Find out who your best users are, how they interact with your product, how to retain them and attract more of them.
For example, ecommerce companies may better benefit from Amplitude software to analyze user behavior than other options. Companies who offer products such as web apps or mobile apps, or ecommerce companies who make most of their revenue from digital properties can get the most from product analytics, but even they have to set up different analytics tools.
Use product analytics to look for answers to business questions around two challenges: acquiring users at low-cost and retaining users.
For example, ask questions such as:
- What marketing channels are driving the best users (not just the most)?
- Are users getting stuck somewhere in our onboarding funnel
- What’s the percentage of users that signs up and completes critical actions?
- How many of those users are returning on a daily, weekly or monthly basis?
- What attributes do our best users share?
Track a user from the moment they first learn about you to the moment they become a customer to answer these questions.
Gather sufficient data to be able to extract valid conclusions - wait until you get the first 100 users before investing in advanced analytics tools.

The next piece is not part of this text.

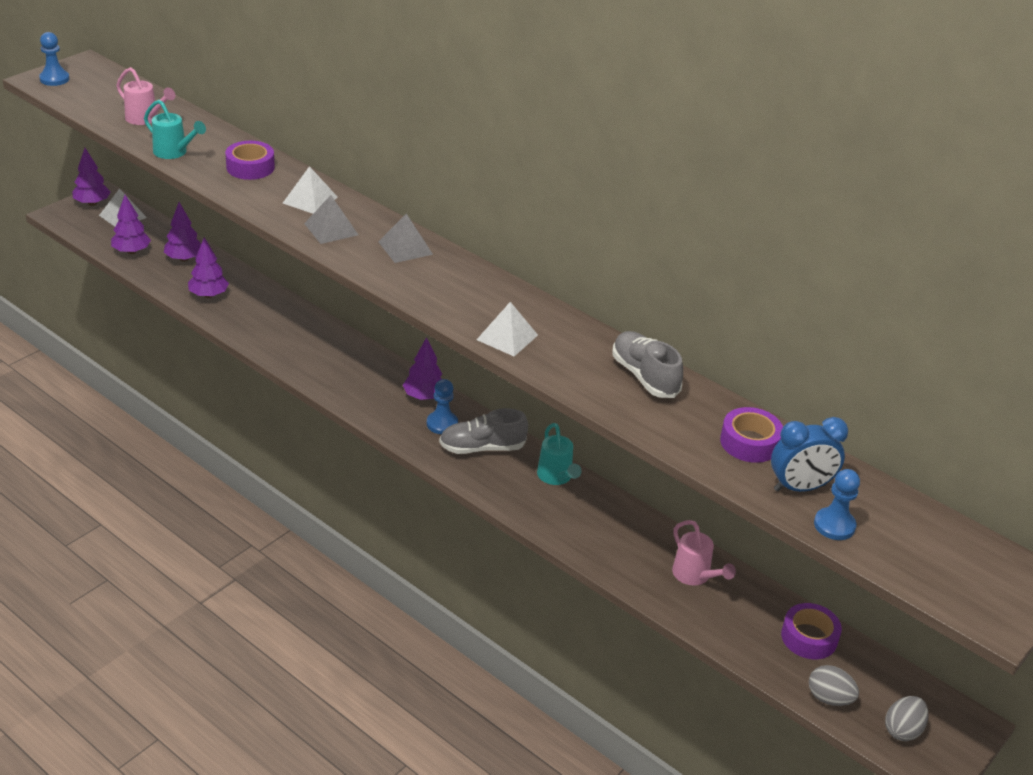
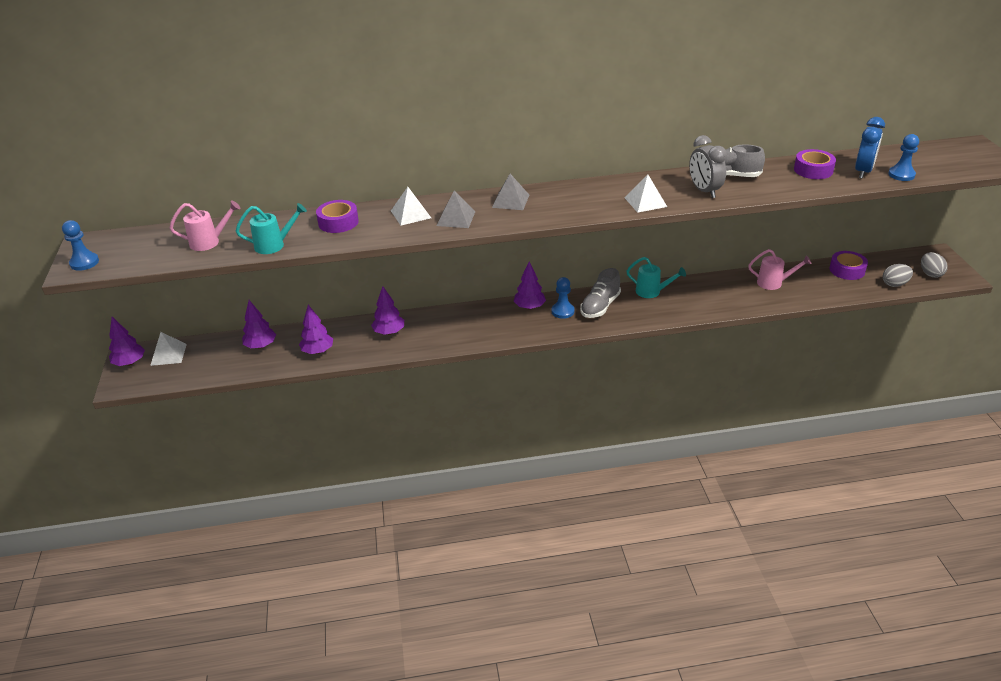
camera: 45 degrees left, 0 degrees up
purple tree [111,195,151,254] -> purple tree moved to [371,286,404,335]
none -> grey clock [689,135,727,198]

For example, secure 100+ B2B users (companies) or 2000+ B2C users (consumers), be active on multiple marketing channels and already spend $1000+ per month on user acquisition before proceeding with analytics tool investments. Focus on qualitative data like interviews and surveys to get the answers you’re looking for when you can’t secure the minimum benchmarks mentioned above.
Run a business analysis to identify parts of your business where you’re underperforming, which could be improved with data use.
- Focus on areas where you’re performing below industry averages. For example, perhaps your onboarding funnel has a poor conversion rate or your user retention is too low. This is where data can help you.
- Set a crystal clear objective. For example, we want to figure out how to convert more of our free users to paid users to make the most of the data analysis.
Create a tracking plan in a spreadsheet before writing any code.
- Use event-driven analytics tools such as Mixpanel, Amplitude, Snowplow and Intercom to collect data. For example, playing a song would be an event for Spotify.
- Use properties alongside any event. For example, if a user uploaded a picture, you might also want to know what kind of picture it was (JPG, PNG, GIF) or what size the picture was (500px by 500px).
- Enter event and properties data in the spreadsheet.
Use a combination of 2-3 different tools such as Google Analytics, Mixpanel or Amplitude to analyze marketing traffic, channels, and user behavior, and a tool like Segment to manage them.
For example, a typical stack of tools would look something like this: Segment.com + Google Analytics + Mixpanel OR Amplitude OR Snowplow OR Heap Analytics.
- Segment to simplify the implementation process of multiple tools and send data to multiple tools simultaneously.
- Google Analytics to analyze marketing traffic, look at marketing channels and what users did before signing up.
- Mixpanel or Amplitude to understand user behavior after sign up (e.g., if they are coming back to use your product). Amplitude is a better fit for ecommerce and cross-platform products companies.
- Snowplow to manage large amounts of data across multiple teams and channels, especially when mining real-time event data.
- Heap Analytics when you lack development resources and your products are mostly on the web.
Use a funnel type report in tools like Mixpanel to understand the different steps that you want your users to take in a particular journey, such as product onboarding or an ecommerce sales funnel.
For example, the Mixpanel funnel report (or an equivalent) would look at the different actions needed to complete an onboarding, from signing up for the product, to taking a critical action which would mark them as Onboarded.
Use cohort analysis to follow the percentage of users who came back and used your product after day 1, day 2 - assess whether you’re successful at getting new users or if those who already signed up return for your product.
Most product analytics support cohort analysis reports. The key thing to keep in mind here is how you define active users. Make sure that you’re focusing on key activities and not just opening the app.
Segment your event data into valuable insights, and use messaging software to send event-based notifications.
For example, look at the Signup completed segment of your product data to see how users signed up. If 98% of them used email instead of social media, consider removing the social options altogether to improve the signup rate. Use tools such as Intercom to tailor your communication with signed-up users. Set up your messages to only be sent if users have taken or not taken a certain action. For example, user sign-up, or having completed the first of five steps after sign-up.
Choose easy naming conventions, educate your team on analytics, and consistently maintain data to avoid long-term problems.
- Choose logical and easy-to-understand names for events and properties set in products analytics. For example, if you have an event that tracks when users make purchases, call that event purchase.
- Give your entire team an analytics crash course and follow up with everyone individually as they start to generate their reports.
- Set up a Slack channel where anyone can post questions around the analytics tracking. For example, What events to use? or How to create a specific report in an analytics tool?
- Keep your team active when it comes to maintaining data accuracy.
- Anticipate tracking errors after a new product release or major product changes.